"I'll always be here for you."
You should have never said those words if you weren't going to stick by them, because you might not have meant what you said, but I believed you and would have dropped anything to help you out if you ever needed me.
I trusted you and you broke me. All I needed was someone to talk to, someone to listen and someone to keep me company so I wouldn't feel all alone, but you destroyed me. I loved you more than I loved myself and you didn't care.
Why did you have to lie to me and act like you cared when you really didn't ? If you were just honest it would have hurt less. If you didn't want me in your life you could have just told me and I would have left.
It hurts because you made me feel like I wasn't good enough. You made me feel like I was in the way, like someone you only contacted when you needed something. Because of you, now I always feel like I don't belong. Now, I always feel like none of my friends want me around.

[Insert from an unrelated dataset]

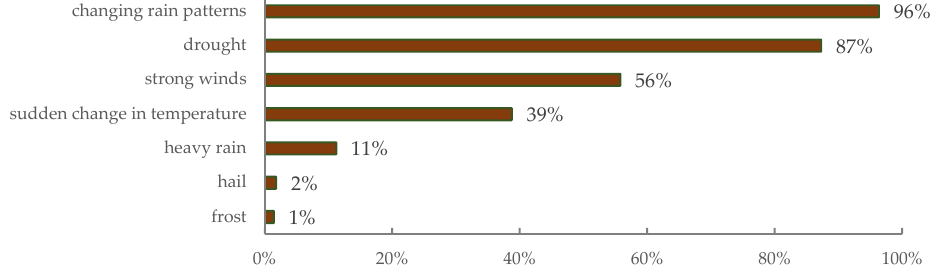
Figure 7. Perception of the phenomena that most impact production (Source: prepared by the authors).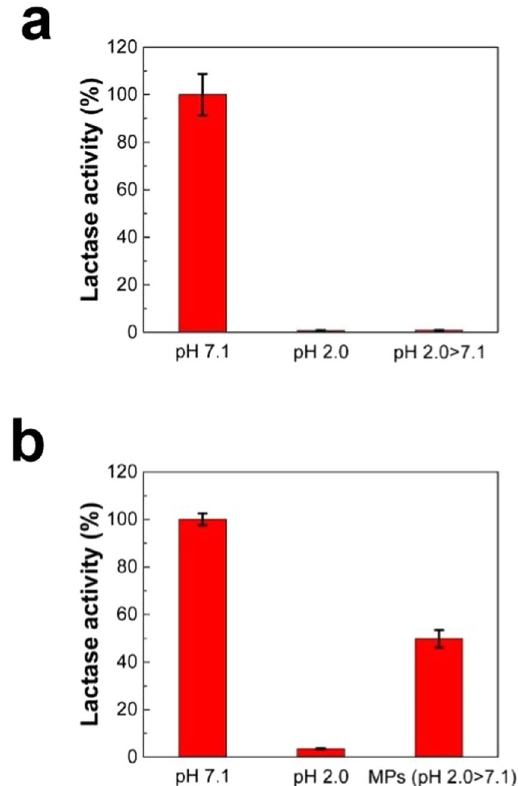
Figure 4. Protective effect of MP formulation on the functional activity of lactase. The relative activities of ( a ) a commercial lactase tablet and ( b ) MP-encapsulated lactase in simulated GI tract conditions ( n = 6, mean ± SD). Functional activity of lactase was calculated relative to that of control lactase at pH 7.1. In ( a ) and ( b ), pH 7.1 and 2.0 represent activity of lactase measured at pH 7.1 and 2.0, respectively, without using MPs. pH 2.0 > 7.1 represents activity of lactase in simulated GI tract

You made me feel like I wasn't pretty enough because you would always talk about how gorgeous everyone was but never once did you say that about me. Do you know how much it hurt when you flirted with everyone you laid your eyes on? Do you know how heartbreaking it was to know that I would never live up to the kind of beautiful you wanted me to be?
I don't understand how you could find it in your heart to hurt someone as innocent and trusting as me. You knew the amount of pain it would put me through but you decided to shatter my heart anyway. When I love someone, I love them with my whole heart and you knew that. You just used me as a backup until someone else came along and then you left, without explaining why.
I've been hurt so often in the past and it is hard for me to open up to people. But, I opened up to you because I thought you were different.
I spent countless nights crying over you, letting the cruel things you said about me run through my head, wondering what I did wrong. I was so kind, caring and loving and I never did anything to hurt you. You meant the world to me, but I meant nothing to you.
You treated me as if I didn't matter but I tried to ignore that you didn't care because you were the only person who could make me feel better. It is so sad how I fell into your trap and how I thought you were the kindest person in the world, when all you really were was toxic.
Time has passed and now I realize that all of the awful things you said about me aren't true. Every horrible comment you said about me still affects me to this day, but I learned to view myself as the exact opposite of what you said. I am beautiful, kind, intelligent, strong and loved. One day, I'm going to learn to embrace myself for who I am, and one day, I'm going to find someone who will appreciate me for the beautiful person that I am.
You brought me down so low, but I am rising and I will continue getting stronger because I am worth so much more than what you saw in me. I didn't need to be good enough for you or prove my worth to you because I was already good enough for myself.
You told me I was worth nothing but, I now know that my worth is endless.